Fourier transform with branch cuts
Solution 1:
This can be done explicitly: using that $$ \frac{1}{\omega+\sqrt{\omega^2-1}} = \omega-\sqrt{\omega^2-1} $$ (rationalise the denominator), we can express the Fourier transform as $$ \frac{1}{2\pi} \int_{-\infty}^{\infty} e^{-i\omega t}(\omega-\sqrt{\omega^2-1}) \, d\omega. $$ The first term is (distributionally) equal to $$ i\delta'(t), $$ by using the derivative rule on the Fourier transform of the delta-function.

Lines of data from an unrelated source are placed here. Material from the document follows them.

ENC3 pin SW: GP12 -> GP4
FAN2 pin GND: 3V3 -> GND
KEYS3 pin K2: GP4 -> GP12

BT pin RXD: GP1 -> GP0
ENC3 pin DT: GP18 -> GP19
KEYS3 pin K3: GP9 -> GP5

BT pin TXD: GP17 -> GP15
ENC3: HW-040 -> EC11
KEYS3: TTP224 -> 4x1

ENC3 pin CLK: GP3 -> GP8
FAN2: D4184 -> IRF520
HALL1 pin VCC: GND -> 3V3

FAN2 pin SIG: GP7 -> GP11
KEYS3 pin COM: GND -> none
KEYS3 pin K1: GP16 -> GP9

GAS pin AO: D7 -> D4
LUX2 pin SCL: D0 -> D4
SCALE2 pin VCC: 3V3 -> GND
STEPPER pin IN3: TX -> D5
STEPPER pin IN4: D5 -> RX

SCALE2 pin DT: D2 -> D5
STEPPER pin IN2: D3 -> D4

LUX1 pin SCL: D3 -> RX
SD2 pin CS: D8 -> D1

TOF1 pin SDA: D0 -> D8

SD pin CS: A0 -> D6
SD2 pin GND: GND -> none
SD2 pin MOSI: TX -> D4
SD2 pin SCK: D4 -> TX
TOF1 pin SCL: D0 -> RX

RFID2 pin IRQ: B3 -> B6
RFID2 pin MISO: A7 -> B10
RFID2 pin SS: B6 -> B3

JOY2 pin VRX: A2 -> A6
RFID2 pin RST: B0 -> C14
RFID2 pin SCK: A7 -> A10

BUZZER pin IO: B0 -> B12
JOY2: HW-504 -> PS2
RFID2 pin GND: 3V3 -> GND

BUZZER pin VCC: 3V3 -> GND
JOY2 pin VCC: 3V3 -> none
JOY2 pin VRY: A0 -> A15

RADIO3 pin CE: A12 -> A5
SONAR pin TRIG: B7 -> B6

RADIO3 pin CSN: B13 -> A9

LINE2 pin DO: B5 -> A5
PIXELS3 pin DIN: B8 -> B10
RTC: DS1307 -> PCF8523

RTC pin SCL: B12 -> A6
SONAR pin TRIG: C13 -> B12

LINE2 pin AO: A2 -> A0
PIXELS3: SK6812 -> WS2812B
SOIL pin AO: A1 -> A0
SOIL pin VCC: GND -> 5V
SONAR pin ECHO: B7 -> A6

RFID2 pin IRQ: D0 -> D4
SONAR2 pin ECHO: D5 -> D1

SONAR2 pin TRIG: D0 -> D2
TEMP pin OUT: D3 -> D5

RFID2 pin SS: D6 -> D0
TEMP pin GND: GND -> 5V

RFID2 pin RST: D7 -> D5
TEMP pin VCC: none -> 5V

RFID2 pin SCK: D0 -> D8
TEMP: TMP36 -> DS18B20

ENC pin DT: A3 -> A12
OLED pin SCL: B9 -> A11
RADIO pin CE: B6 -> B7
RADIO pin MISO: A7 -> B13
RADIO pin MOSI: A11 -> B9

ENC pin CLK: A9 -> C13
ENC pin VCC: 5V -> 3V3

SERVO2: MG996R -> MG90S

Obviously this has no large-$t$ asymptotics.
The interesting term is $$ -\frac{1}{2\pi}\int_{0}^1 i\cos{\omega t} \, \sqrt{1-\omega^2} \, dt - \frac{1}{2\pi}\int_1^{\infty} \cos{\omega t} \, \sqrt{\omega^2-1} \, d\omega, $$ which tables of Fourier transforms (or the integral representations here, or computer algebra software) suggest has the value $$ -\frac{Y_1(\left| t\right| )}{2 \left| t\right| }-\frac{i J_1(\left| t\right| )}{2 \left| t\right| }, $$ where these are the Bessel functions of order $1$. This is in fact $i H^{(2)}_1(\lvert t \rvert)/(2\lvert t \rvert)$, which has asymptotic $$ \frac{i H^{(2)}_1(\lvert t \rvert)}{2\lvert t \rvert} \sim -\frac{(1+i)}{2\sqrt{\pi}\lvert t \rvert^{3/2}}e^{-i\lvert t \rvert}, $$ which is, I think, what you are looking for (see here for the asymptotic relation).